ASSIGNMENT -
Retype the records below line for line, leaving out the pictures.

Stored data:

|---|

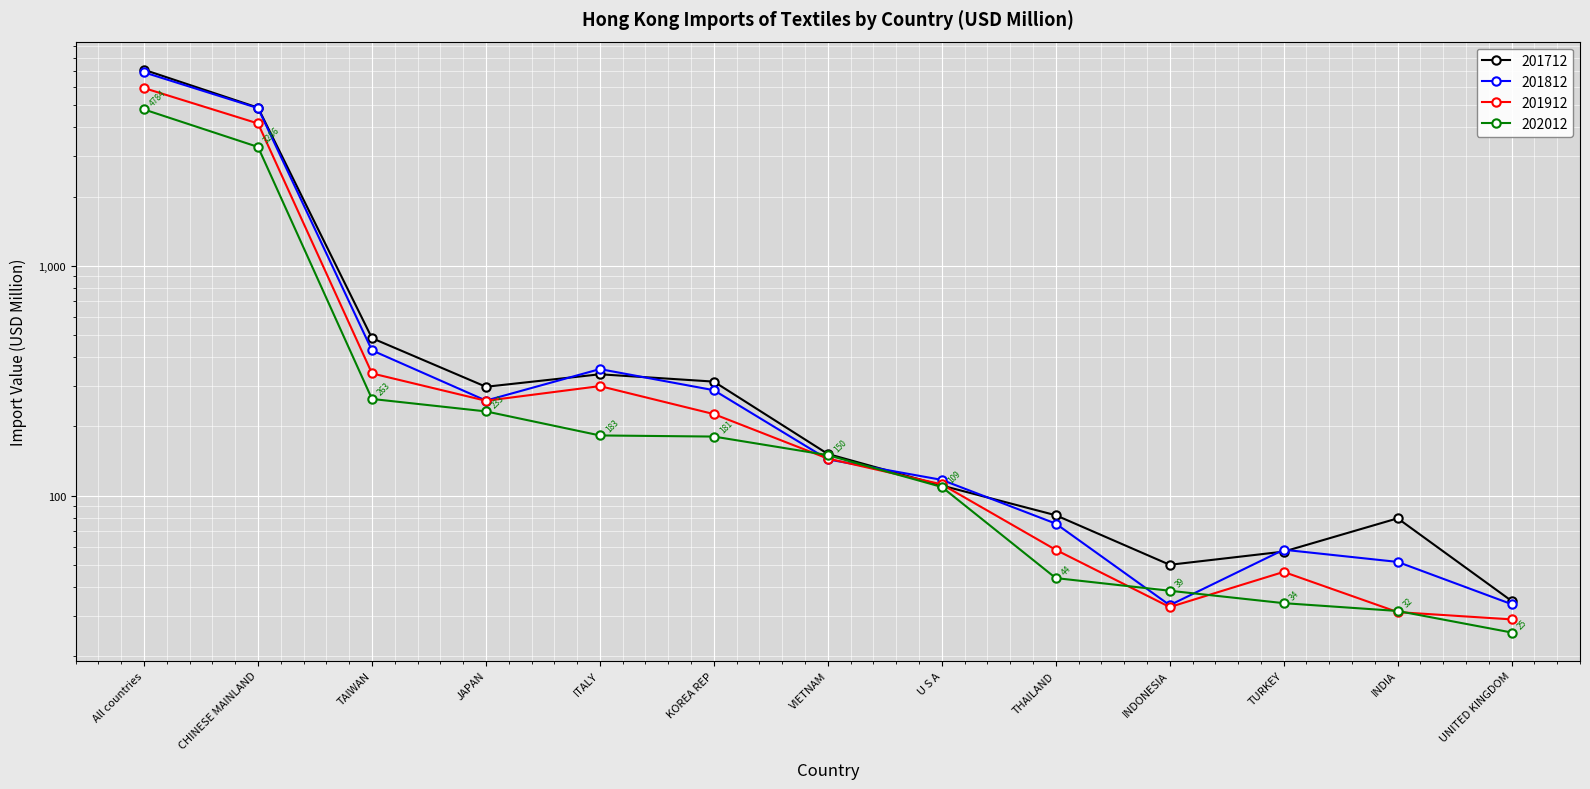

Is it true that 201712 equals 50.0 at INDONESIA?

True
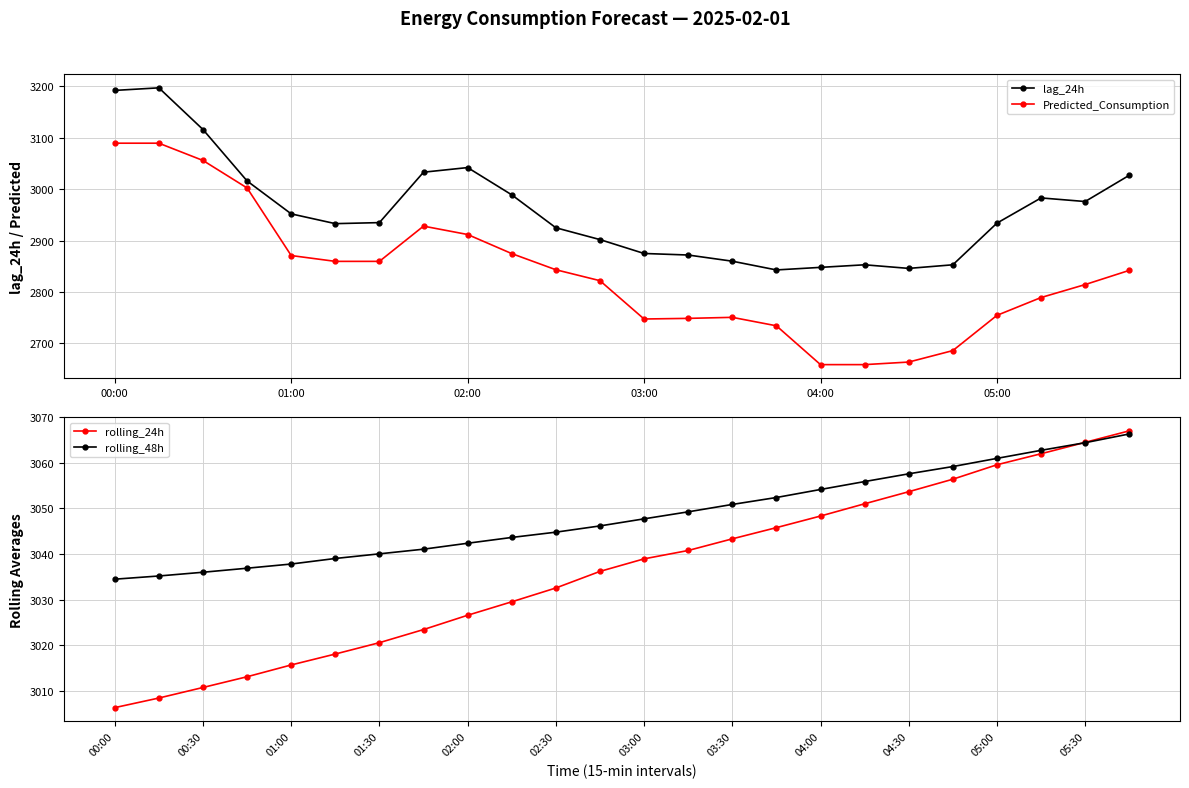

What is the difference between the maximum and minimum values in the rolling_48h series?

31.8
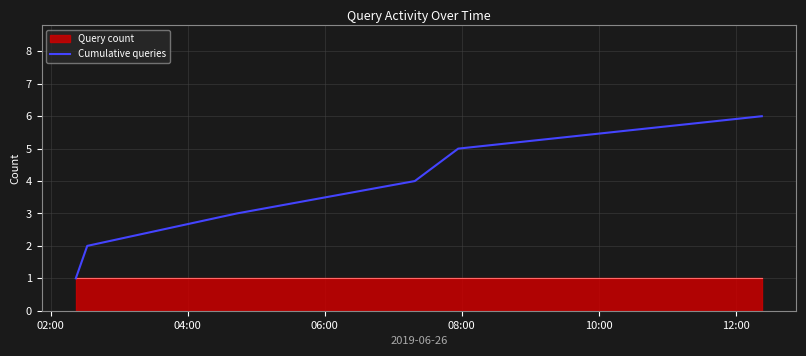

What is the greatest value displayed?

6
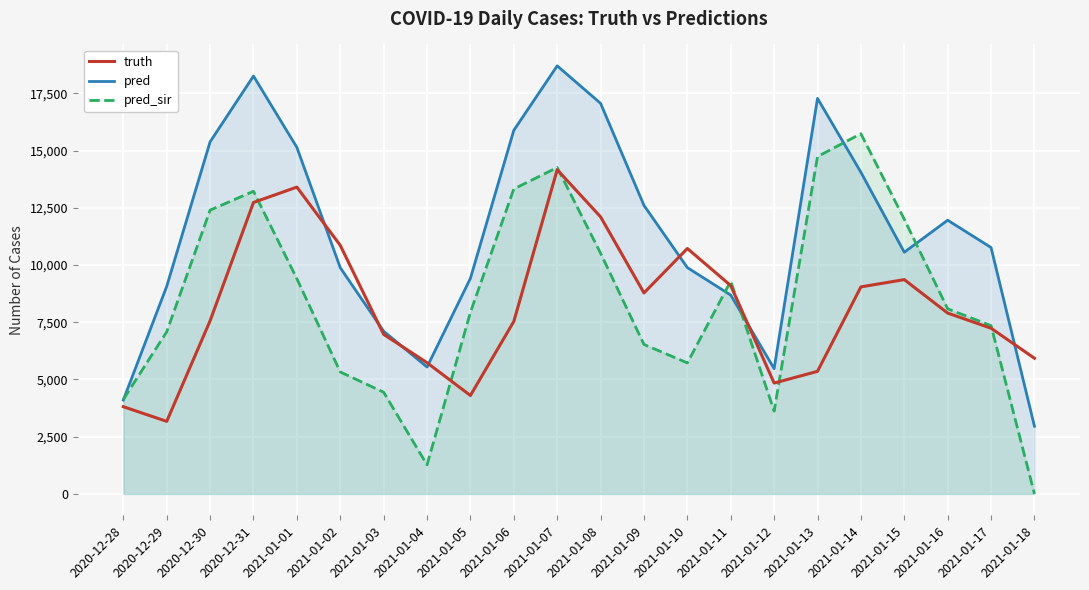

How many values in the pred series are below 10764?

11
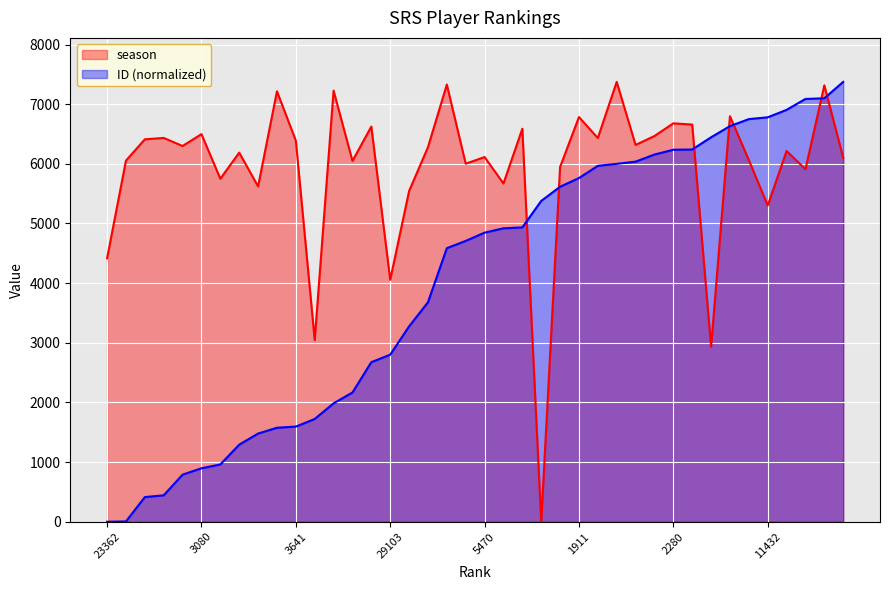

How many series are shown in this chart?

2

|---|

RESPONSE TO THE TASK -
Is it true that 201712 equals 50.0 at INDONESIA?

True

What is the difference between the maximum and minimum values in the rolling_48h series?

31.8

What is the greatest value displayed?

6

How many values in the pred series are below 10764?

11

How many series are shown in this chart?

2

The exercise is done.